Postal Centers elicit privacy fears

"Electronic Privacy Information Center"

The U.S. Postal Service's Automated Postal Centers, which USPS officials say are a big hit with customers, have elicited an informal complaint from privacy advocates. Members of the Electronic Privacy Information Center, a public advocacy group, say the new computer kiosks contribute to a loss of citizens' rights to anonymous speech.

EPIC officials criticized the centers' use of digital photography to capture an image of people when they purchase USPS products at the kiosks. "The overall problem is that USPS is systematically eliminating anonymous avenues for communication," said Chris Hoofnagle, EPIC's associate director.

USPS officials said the use of a digital camera is an ordinary security requirement. "This is not an uncommon industry practice when you're using self-service machines to take a photograph of folks as a security precaution," said Zoe Strickland, USPS' chief privacy officer.

Strickland said USPS officials weighed privacy considerations against security precautions as they designed and built the kiosks. "The camera was deemed a requirement," she said, in part to satisfy a Federal Aviation Administration rule.

However, the kiosks have privacy features, including notification that a picture will be taken and a limit on the uses of the digital images and the length of time they can be kept, Strickland said. Images are retained for 30 days.

EPIC officials announced no plans for further action on the privacy issue after USPS officials responded to their request for privacy assessment documentation on the kiosks. EPIC officials posted the documents on their Web site.

The gradual erosion of anonymous means of postal communications is a longstanding concern of privacy advocates and advocates for a democratic society, Hoofnagle said. "This started years ago with the requirement that postal mailbox owners register," he said. "It was expanded greatly with the requirement that letters over 16 ounces be mailed at a station, giving USPS an opportunity to film the mailer."

"On the horizon are the risks of sender-identified mail," Hoofnagle said, a reference to USPS officials' plans for using digital tracking technologies to offer what they call intelligent mail services.
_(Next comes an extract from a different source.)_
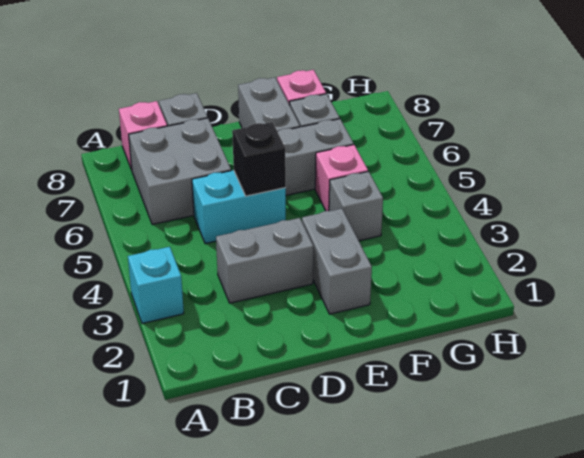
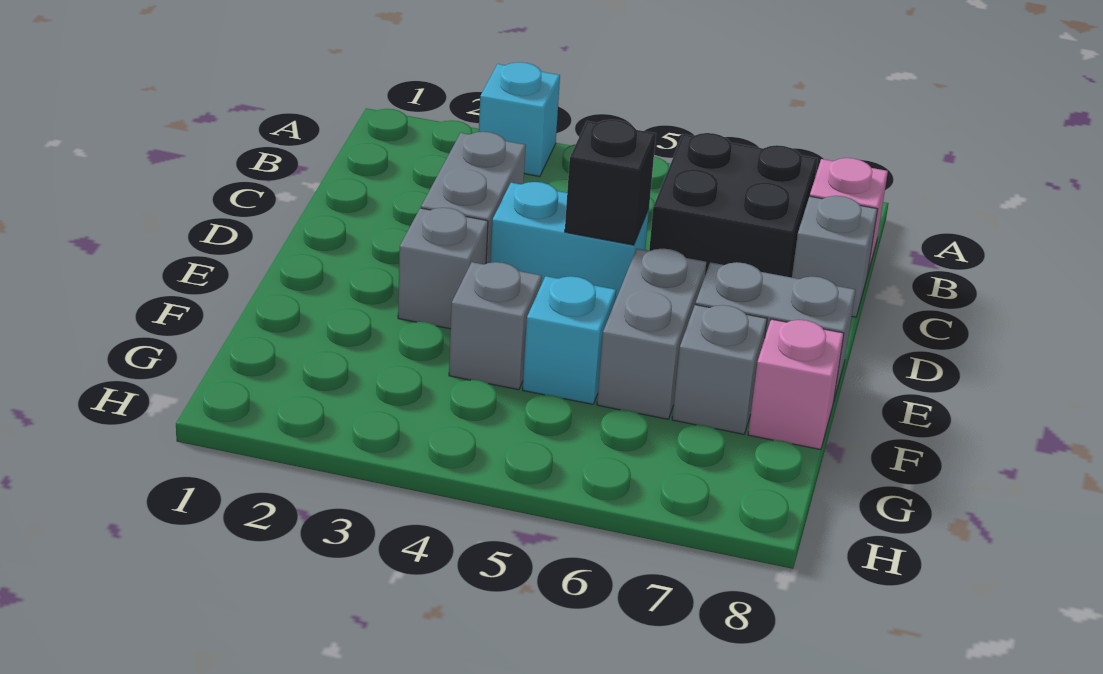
grey brick B6:C7 level 1 -> black brick B6:C7 level 1
cyan brick C5:D5 level 1 -> cyan brick D4:D5 level 1
grey brick E2:E3 level 1 -> grey brick E3 level 1
pink brick F5 level 1 -> cyan brick F5 level 1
USPS officials have installed 2,500 centers throughout the United States. Dec. 13, the largest holiday shopping day, also produced the highest sales figures at the postal kiosks, Carrie Bornitz, the centers' program manager, said last week. The kiosks, which offer most of the services provided by window clerks during limited hours, are in locations where they are accessible 24 hours a day.

After an evaluation period, some retrofitting of the kiosks may be necessary, said Jim Quirk, a USPS spokesman. "But so far, things are looking good, and we may be deploying more of them," he said.